Let a = adult
Let c = children
a + c = 295
27.25a + 16.00c = 6126.25
We have two equations in two unknowns.
Take it from here.
ANSWER:
170 children and 125 adults visited the park.
SOLUTION:
Given, the admission fee at a water park is $16.00 for children and $27.25 for adults
On a certain day 295 people entered the park and the admission fees collected totaled $6,126.25.

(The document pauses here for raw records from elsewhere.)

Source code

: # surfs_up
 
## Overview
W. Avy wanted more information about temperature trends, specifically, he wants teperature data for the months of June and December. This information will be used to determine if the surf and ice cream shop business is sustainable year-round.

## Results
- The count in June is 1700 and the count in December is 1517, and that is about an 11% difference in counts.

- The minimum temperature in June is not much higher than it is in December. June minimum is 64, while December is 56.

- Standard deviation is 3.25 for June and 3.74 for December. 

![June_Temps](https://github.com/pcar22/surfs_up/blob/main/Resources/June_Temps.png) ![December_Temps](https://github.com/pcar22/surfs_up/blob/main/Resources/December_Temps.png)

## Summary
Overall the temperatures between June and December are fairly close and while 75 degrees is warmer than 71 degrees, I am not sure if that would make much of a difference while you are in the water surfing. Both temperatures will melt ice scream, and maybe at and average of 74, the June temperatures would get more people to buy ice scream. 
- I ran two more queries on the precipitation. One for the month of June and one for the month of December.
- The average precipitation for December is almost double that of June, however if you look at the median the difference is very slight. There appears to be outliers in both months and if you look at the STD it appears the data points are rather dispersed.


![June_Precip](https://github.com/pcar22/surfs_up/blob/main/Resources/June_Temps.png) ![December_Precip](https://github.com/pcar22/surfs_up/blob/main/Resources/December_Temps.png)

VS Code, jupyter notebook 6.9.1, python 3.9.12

We need to find how many children and how many adults visited the park.
Let the number of children be x and the number of adults be y
And total fee collected is $6,126,25
Total fee collected for children + total fee collected for adults = $6,126.25
16x + 27.25y = 6126.25 --- eqn (1)
Then, total attended people are 295
x + y = 295 --- eqn (2)
y = 295 – x
Substitute y value in (1)
16x + 27.25(295 – x) = 6126.25
16x - 27.25x + 27.25 × 295 = 6126.25
-11.25x + 8038.75 = 6126.25
11.25x = 8038.75 – 6126.25
11.25x = 1912.50
x = [tex]\frac{1912.50}{11.25}[/tex]
x = 170
Now, put x value in (2)
170 + y = 295
y = 295 – 170
y = 125.
Hence, 170 children and 125 adults visited the park.